El gobierno central compró el terreno para las nuevas casas, pero para mantener el albergue han recibido apoyo de la empresa privada. LA PRENSA/ D. NIVIA

Damnificados de Tipitapa tendrán casas

Después de casi seis meses de permanecer en las bodegas donde estaban alojadas, las 381 familias que fueron afectadas por las inundaciones del río Tipitapa, ven más cercano el sueño de tener sus nuevos hogares, ya que empezó la construcción de las casas, sin embargo no todos los pobladores están contentos.

Después de casi seis meses de permanecer en las bodegas donde estaban alojadas, las 381 familias que fueron afectadas por las inundaciones del río Tipitapa, ven más cercano el sueño de tener sus nuevos hogares, ya que empezó la construcción de las casas, sin embargo no todos los pobladores están contentos.

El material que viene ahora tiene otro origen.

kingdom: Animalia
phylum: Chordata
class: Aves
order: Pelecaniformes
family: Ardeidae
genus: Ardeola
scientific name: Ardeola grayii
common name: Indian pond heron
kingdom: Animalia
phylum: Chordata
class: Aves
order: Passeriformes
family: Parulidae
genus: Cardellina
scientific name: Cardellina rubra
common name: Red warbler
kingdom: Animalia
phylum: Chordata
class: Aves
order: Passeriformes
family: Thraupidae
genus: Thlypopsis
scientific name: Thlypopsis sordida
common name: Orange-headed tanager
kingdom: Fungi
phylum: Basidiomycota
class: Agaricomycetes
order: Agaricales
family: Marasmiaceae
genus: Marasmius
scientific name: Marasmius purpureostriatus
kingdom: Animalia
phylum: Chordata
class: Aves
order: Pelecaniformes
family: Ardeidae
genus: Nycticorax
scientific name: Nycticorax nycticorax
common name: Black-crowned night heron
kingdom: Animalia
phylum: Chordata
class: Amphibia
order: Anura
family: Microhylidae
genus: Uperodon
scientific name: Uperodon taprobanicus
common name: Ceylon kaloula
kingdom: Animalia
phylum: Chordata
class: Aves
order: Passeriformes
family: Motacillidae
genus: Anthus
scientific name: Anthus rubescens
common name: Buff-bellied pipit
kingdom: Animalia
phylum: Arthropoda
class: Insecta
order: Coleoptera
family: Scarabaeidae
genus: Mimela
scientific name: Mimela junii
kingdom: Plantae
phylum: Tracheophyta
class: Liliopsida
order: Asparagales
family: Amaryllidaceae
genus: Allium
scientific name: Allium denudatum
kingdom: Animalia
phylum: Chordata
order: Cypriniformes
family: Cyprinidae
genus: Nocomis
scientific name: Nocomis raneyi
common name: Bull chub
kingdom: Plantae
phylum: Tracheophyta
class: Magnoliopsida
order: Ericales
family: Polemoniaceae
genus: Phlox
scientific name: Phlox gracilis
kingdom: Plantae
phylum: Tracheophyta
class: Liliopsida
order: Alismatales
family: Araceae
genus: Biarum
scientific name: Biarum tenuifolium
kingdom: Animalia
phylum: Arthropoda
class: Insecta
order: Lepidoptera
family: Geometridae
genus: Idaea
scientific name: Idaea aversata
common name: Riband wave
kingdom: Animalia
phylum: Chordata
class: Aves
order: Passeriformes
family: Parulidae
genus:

El terreno para el nuevo barrio, que se llamará Villa Solidaridad, fue seleccionado por el gobierno municipal y financiado por el gobierno central; se valora en casi un millón de dólares.

El barrio se hará mediante un proceso de autoconstrucción en el que participarán las familias beneficiadas, según Norman Sánchez, director de operaciones de la Secretaría Ejecutiva del Sinapred.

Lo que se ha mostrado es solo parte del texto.